--- Records supplied Enclosed Below ---
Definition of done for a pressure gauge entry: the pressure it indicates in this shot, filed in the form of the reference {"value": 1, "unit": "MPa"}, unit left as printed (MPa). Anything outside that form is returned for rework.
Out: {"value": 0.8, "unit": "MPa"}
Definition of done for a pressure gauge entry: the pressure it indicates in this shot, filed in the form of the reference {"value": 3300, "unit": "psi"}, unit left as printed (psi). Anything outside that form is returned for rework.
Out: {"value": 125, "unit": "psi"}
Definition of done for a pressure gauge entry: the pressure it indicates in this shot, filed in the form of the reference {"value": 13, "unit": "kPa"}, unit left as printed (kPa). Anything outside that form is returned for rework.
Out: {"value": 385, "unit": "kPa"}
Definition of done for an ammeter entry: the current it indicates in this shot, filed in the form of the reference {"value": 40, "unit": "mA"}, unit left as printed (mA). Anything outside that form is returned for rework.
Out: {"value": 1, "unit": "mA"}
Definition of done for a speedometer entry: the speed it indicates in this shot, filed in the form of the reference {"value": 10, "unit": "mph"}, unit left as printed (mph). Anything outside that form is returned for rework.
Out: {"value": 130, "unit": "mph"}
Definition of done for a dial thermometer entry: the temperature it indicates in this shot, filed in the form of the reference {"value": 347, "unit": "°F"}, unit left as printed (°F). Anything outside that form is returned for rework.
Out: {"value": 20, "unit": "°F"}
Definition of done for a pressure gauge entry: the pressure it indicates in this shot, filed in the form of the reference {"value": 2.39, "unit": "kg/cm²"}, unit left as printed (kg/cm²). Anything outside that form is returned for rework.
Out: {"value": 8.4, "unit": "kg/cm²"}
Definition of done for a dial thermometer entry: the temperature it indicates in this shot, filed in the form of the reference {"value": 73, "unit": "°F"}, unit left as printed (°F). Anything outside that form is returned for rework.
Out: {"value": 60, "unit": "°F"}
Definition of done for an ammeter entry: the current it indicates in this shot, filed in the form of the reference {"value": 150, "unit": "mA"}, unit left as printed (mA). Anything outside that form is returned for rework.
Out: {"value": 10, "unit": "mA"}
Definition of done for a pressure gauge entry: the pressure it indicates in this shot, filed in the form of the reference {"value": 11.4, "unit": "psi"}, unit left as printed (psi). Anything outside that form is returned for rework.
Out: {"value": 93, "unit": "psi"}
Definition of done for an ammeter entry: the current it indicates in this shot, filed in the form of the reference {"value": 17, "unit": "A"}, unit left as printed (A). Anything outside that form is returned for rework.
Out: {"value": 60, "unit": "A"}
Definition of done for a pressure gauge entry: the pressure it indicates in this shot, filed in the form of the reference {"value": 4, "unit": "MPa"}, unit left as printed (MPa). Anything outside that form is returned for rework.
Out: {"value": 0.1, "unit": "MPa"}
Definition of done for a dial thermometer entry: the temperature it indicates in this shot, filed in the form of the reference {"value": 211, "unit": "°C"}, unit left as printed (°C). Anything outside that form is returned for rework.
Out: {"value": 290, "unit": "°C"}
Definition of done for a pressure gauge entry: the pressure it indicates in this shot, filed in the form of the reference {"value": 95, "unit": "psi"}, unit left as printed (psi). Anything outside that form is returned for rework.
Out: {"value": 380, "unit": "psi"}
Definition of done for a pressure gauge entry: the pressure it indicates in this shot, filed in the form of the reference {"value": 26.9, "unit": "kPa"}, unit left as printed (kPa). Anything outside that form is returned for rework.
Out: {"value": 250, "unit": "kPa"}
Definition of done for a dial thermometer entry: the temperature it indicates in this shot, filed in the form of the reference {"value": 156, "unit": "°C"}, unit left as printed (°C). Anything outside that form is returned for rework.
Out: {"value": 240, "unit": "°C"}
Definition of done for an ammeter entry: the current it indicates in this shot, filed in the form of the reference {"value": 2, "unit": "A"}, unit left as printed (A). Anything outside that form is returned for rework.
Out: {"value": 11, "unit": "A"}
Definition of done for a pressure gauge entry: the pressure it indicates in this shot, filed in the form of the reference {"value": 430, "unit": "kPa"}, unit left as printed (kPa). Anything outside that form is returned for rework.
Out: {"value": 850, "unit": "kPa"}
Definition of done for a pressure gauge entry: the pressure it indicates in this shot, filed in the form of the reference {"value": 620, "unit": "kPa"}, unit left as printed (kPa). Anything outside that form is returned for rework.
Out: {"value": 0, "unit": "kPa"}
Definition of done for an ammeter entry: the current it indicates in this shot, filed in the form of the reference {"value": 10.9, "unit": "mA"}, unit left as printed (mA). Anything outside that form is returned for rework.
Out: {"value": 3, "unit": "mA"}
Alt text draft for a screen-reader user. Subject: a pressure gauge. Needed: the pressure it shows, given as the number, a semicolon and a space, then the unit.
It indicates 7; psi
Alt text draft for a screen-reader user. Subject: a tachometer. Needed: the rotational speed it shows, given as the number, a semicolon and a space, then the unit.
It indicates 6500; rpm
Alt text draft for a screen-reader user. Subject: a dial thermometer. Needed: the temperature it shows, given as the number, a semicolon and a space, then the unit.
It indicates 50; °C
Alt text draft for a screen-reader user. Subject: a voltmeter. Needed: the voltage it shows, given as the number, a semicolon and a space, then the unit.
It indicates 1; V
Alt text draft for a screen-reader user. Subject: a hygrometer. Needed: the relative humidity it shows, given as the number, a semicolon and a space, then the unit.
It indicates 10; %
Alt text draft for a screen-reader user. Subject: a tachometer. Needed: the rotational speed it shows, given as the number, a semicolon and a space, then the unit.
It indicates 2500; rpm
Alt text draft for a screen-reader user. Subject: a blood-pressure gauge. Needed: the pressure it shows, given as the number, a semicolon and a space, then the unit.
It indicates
--- End of Enclosed Records supplied ---
(Task goal) How many lines in the records above contain the word "Needed"? Case counts. Reply with the number only.

(Answer below) 7